Copy the records from their first line through the line containing "Java™ Version 6 Upd", swapping "Win11" for "Windows 11" and keeping everything else the same.

» **Extracted page text data**
┌────────

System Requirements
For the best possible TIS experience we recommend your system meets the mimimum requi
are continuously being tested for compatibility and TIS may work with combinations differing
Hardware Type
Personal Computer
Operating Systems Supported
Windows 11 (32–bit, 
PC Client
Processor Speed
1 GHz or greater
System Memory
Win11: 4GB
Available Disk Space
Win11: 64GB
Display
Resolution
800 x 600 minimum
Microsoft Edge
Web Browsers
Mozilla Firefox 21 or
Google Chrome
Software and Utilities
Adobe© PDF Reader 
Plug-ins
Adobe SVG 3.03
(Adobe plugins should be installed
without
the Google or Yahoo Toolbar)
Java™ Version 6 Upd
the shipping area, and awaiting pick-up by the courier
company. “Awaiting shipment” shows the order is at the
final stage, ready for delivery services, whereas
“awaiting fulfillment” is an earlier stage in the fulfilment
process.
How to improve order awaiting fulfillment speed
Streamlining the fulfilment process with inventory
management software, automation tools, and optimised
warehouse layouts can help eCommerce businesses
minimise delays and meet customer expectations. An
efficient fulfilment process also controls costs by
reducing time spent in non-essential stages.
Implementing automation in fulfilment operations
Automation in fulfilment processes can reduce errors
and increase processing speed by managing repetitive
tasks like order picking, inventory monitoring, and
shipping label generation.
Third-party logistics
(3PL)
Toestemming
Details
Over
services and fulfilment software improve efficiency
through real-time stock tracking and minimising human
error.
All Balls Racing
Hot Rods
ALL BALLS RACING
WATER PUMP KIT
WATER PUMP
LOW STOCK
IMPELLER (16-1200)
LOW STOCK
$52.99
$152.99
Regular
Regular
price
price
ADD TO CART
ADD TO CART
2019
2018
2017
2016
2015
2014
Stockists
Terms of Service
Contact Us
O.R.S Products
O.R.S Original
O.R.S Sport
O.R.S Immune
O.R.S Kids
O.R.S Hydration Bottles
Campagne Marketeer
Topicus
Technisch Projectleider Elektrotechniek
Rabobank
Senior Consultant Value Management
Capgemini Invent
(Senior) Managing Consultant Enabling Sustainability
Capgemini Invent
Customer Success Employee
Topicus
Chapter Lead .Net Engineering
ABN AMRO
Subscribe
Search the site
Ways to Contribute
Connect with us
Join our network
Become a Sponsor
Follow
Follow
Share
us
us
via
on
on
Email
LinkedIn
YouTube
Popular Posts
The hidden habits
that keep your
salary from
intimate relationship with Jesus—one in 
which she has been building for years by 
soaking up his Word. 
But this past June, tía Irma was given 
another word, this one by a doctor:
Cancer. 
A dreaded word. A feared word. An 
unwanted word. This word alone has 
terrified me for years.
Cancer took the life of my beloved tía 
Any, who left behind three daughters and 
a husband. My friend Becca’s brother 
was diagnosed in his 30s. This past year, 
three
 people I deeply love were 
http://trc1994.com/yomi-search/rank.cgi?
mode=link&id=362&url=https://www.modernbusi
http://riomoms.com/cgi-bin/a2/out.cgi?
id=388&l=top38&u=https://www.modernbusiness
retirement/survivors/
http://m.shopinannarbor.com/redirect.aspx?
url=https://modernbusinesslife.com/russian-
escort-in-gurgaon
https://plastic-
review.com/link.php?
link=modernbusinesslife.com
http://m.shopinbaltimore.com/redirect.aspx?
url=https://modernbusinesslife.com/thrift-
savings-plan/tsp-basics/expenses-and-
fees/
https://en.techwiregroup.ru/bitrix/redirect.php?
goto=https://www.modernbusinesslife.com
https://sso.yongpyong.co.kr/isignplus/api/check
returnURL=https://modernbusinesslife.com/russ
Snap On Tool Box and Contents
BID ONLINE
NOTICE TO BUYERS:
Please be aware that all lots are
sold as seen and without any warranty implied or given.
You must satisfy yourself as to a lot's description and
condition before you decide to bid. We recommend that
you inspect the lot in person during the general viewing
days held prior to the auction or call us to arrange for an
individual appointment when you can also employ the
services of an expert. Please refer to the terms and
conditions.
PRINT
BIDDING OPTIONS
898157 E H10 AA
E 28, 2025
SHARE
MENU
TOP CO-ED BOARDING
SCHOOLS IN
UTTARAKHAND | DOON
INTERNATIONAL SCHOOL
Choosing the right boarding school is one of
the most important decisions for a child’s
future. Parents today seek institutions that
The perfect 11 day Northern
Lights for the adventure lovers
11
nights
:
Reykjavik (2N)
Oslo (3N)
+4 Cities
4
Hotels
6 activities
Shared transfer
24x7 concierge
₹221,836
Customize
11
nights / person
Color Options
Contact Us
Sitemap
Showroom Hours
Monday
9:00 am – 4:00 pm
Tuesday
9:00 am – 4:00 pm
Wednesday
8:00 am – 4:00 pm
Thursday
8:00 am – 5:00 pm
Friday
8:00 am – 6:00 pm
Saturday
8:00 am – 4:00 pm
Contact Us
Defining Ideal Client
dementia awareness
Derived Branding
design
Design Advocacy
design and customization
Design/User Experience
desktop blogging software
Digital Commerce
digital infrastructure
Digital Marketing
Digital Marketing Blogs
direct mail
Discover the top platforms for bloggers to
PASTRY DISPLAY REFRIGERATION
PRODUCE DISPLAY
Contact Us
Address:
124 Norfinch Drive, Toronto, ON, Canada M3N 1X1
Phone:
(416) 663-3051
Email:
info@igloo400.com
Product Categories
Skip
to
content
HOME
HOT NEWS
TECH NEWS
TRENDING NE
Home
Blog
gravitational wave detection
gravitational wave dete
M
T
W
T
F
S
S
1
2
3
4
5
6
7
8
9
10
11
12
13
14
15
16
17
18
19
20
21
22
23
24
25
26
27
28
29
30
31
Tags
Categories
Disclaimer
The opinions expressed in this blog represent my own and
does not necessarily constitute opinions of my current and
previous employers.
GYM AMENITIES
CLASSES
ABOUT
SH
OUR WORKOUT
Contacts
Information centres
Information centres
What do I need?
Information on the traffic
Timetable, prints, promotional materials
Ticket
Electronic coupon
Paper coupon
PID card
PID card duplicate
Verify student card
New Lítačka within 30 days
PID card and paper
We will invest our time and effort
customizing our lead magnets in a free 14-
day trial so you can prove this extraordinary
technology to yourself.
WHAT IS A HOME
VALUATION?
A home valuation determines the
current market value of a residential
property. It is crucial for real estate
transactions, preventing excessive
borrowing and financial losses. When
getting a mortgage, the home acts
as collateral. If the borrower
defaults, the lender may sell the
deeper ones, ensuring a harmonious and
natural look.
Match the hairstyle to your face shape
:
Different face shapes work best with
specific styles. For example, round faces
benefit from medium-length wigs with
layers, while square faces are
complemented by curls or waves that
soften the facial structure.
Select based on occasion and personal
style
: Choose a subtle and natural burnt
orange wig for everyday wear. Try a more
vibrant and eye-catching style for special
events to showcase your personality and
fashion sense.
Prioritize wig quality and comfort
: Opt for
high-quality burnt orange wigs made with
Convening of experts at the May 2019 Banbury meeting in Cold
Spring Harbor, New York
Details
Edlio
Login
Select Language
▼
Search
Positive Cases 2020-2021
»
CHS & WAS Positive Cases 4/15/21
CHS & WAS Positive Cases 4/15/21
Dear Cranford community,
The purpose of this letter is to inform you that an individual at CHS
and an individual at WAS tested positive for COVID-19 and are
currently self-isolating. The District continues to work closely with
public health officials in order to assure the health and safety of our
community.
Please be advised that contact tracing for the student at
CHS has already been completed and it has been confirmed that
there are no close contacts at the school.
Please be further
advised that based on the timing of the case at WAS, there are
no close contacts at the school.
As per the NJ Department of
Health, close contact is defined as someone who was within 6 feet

└────────

» **Response to this task**
System Requirements
For the best possible TIS experience we recommend your system meets the mimimum requi
are continuously being tested for compatibility and TIS may work with combinations differing
Hardware Type
Personal Computer
Operating Systems Supported
Windows 11 (32–bit, 
PC Client
Processor Speed
1 GHz or greater
System Memory
Windows 11: 4GB
Available Disk Space
Windows 11: 64GB
Display
Resolution
800 x 600 minimum
Microsoft Edge
Web Browsers
Mozilla Firefox 21 or
Google Chrome
Software and Utilities
Adobe© PDF Reader 
Plug-ins
Adobe SVG 3.03
(Adobe plugins should be installed
without
the Google or Yahoo Toolbar)
Java™ Version 6 Upd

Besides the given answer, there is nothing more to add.